What is asked ->
1. Answer each question from the article on Chandigarh's architecture, one line per answer, marked (a), (b), (c).
(a) Who led the Chandigarh Capital Project Team?
(b) In what year was the Capitol Complex declared a UNESCO World Heritage site?
(c) Where is the Le Corbusier Centre housed?
2. The article on Chandigarh's architecture names the kinds of buildings you won't find in Chandigarh. List all of them.
3. Extend the article on Chandigarh's architecture, picking up right after its final sentence.

Source excerpt ->
● ● ● ●

This town in Northern India was one of the first planned cities in the country.
India is a country rich in architecture and history—from the Taj Mahal to Mumbai’s breathtaking skyscrapers, there’s no limit to the incredible structures you’ll find. In Chandigarh in Northern India, however, you won’t find ancient cities or British colonial buildings or even glossy contemporary apartment buildings. Chandigarh was one of India’s first planned cities, created by the Chandigarh Capital Project Team, led by Swiss architect Charles Edouard Corbusier (Le Corbusier). The result is a city that feels both futuristic and retro. It’s a time capsule of Mid-Century Modern and Brutalist architecture set in the foothills of the Himalayas. In 2016, the Capitol Complex in Chandigarh was declared a UNESCO World Heritage site, making these incredible modern buildings a must-see.
Le Corbusier Centre
While the whole city was planned by Le Corbusier and his team, the most significant and iconic buildings in Chandigarh are all government buildings in the administrative sector of the city, called the Capital Complex. However, this museum (although not part of the Capital Complex) is the best place to start your architecture tour of Chandigarh. In Le Corbusier’s old office, Le Corbusier Centre has exhibits on the city’s buildings and the life of the famous architect. The best part? Along a sunny corridor, there’s also some mid-century furniture that will make you want to redecorate your home ASAP.

● ● ● ●

Data ->
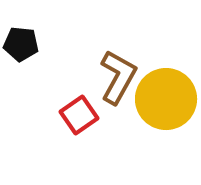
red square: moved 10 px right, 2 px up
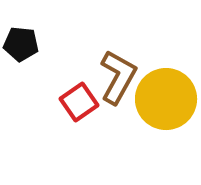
red square: moved 13 px up
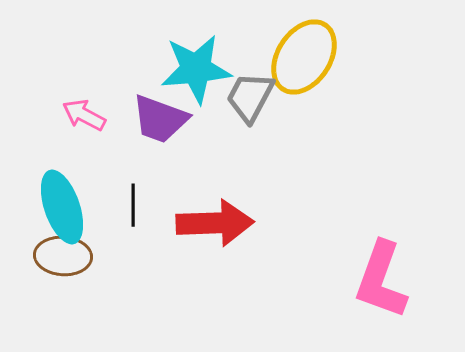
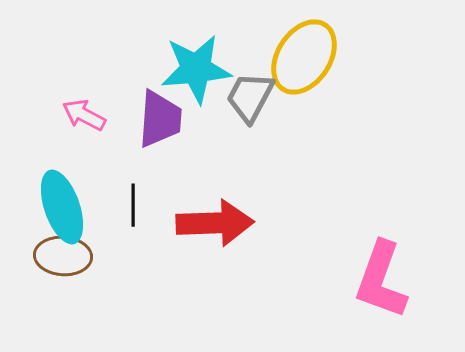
purple trapezoid: rotated 106 degrees counterclockwise
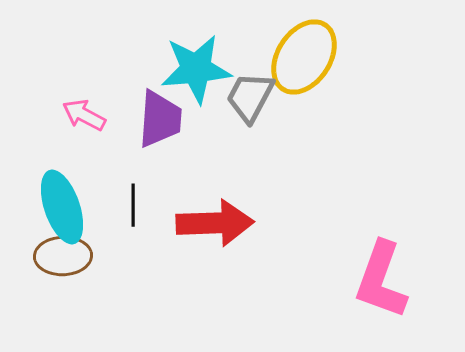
brown ellipse: rotated 6 degrees counterclockwise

● ● ● ●

Response list ->
1.
(a) Swiss architect Charles Edouard Corbusier (Le Corbusier)
(b) 2016
(c) In Le Corbusier's old office

2.
- Ancient cities
- British colonial buildings
- Glossy contemporary apartment buildings

3.
Capitol Complex Welcome Center
While the Capitol Complex has the city’s most awe-inspiring structures, all of the government buildings are actually used for government business. This is not a museum, but a guided tour through Chandigarh’s court system, which you must apply for in advance. The tour starts at the welcome center, where you’ll have to turn over your passport and go through a metal detector.
INSIDER TIPDon’t forget to look down as you’re walking along—even the manhole covers in Chandigarh were designed by Le Corbusier.
Open Hand Sculpture
This sculpture, created by Le Corbusier, is meant to symbolize peace and reconciliation. The spinning sculpture resembles both an open hand and a dove. While there are many of Le Corbusier’s Open Hand sculptures throughout Chandigarh and the rest of the world, this one is the tallest, at over 85 feet high.
High Court of Justice
This geometric rainbow building is Chandigarh’s high court. Keep in mind that depending on when court is in session, you won’t even be allowed near some of the buildings as a tourist with a camera. You’re also not allowed in on weekends when the building is closed.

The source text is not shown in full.